Cichanouská came to Poland from Lithuanian exile to the Belarusian festival and in Warsaw she led the meetings of the provisional government, which was formed by opposition politicians in exile. He is also supposed to negotiate with the Polish authorities about legalizing the stay of Belarusian emigrants and solving their other problems. The opposition leader is in Poland for the second time this year, but she has not yet managed to meet Prime Minister Donald Tusk. Cichanouská claimed that this was because there was no time, as the new Polish government had to deal with a lot of other problems on the domestic scene.
“Belarus is no longer in the spotlight and it’s not just Poland, because Poland is still at the forefront in terms of support for a free Belarus,” she said, appreciating that Poland’s restrictions on Minsk are meant to affect the movement of goods and not the movement of people, while Estonia has closed border for cars with Belarusian license plates.

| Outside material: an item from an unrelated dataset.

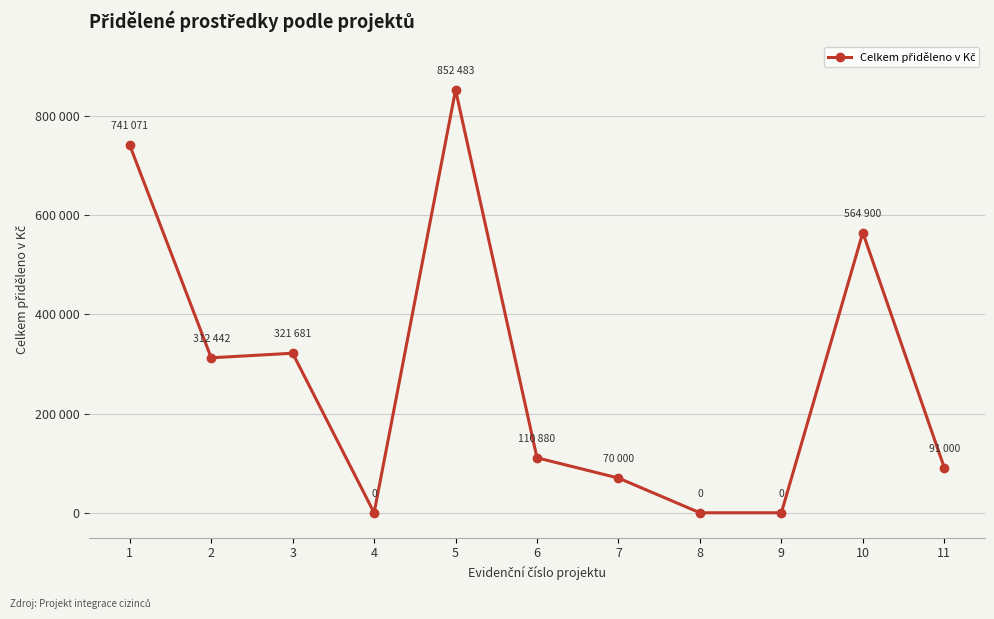

Is this an area chart (filled region under the line)?

No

“Sanctions should hit business, not ordinary people. Such gifts should not be given to a dictator. Discrimination against Belarusians is water to the mill of Lukashenko’s propaganda,” she concluded. According to her, it is all the more important to preserve Belsat TV broadcasting from Poland in Belarusian.
“In 2020, the approach was completely different. Today, they look at it differently. They see that the protests are not continuing and as if nothing is happening. But such an approach deprives Belarusians of motivation,” the opposition leader, who recently spoke in the US about the need for greater support for independent media, human rights defenders and other initiatives. “We are fighting for survival now and we don’t have the means to achieve big victories,” she admitted. According to her, democratic states should realize that aid to Belarus is not a handout, but an investment to Europe’s security, so they should not be late with this investment.

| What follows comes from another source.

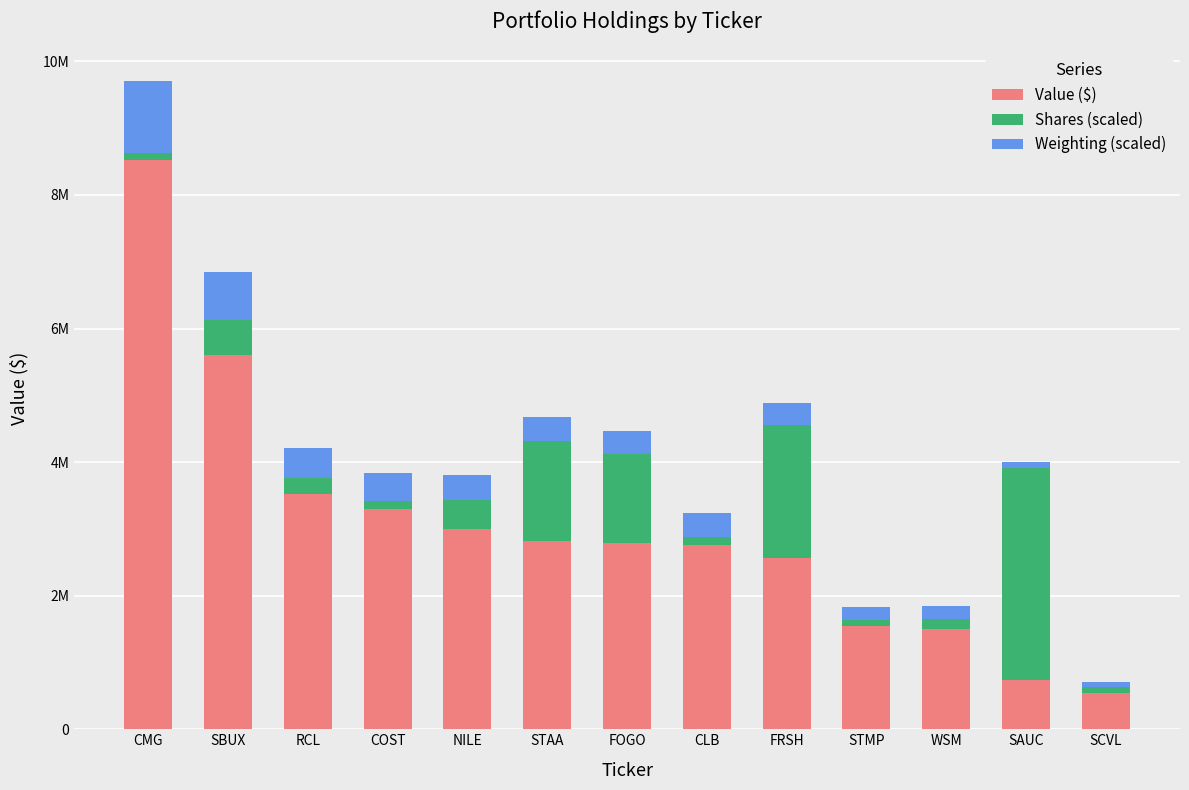

Is it true that Shares (scaled) equals 132941 at STMP?

False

She also recalled the example of the Polish anti-communist Solidarity movement, which the regime suppressed by declaring martial law, but the Poles did not give up and eventually communism fell. “How much time did it take? So we can’t talk about the fact that we lost. We have to keep fighting,” she emphasized. “Our partners do not have the moral right (to give up the fight). How will Western politicians be able to look themselves in the eye after they give up the fight against Lukashenko? (…) I know what realistic politics is, but I want to believe in democracy,” she added with the fact that there is “repression as under Stalin” in Belarus.
Although Lukashenko has recently made conciliatory gestures, for example, he released several political prisoners or withdrew the army from the border with Ukraine, there have been fewer migrants trying to cross the border with Poland, but according to Cichanouská, this is just a game to appease the public. “If there is an order from Moscow, he will send the Russian army again (into Belarus to attack the neighboring country). He has no other way out. He has only (Russian President Vladimir) Putin left,” she said.
Cikhanouska considers the fact that, unlike Putin, no arrest warrant has been issued for Lukashenka, despite evidence of involvement in crimes against humanity, including the abduction of Ukrainian children, as evidence that international institutions are not functioning as they should. “The West lacks decisiveness towards Lukashenka’s regime,” she complained, adding that she last heard from her imprisoned husband on March 9 last year, and that the imprisoned opposition politician Maryja Kalesnikava and other regime prisoners have not made themselves known for more than a year.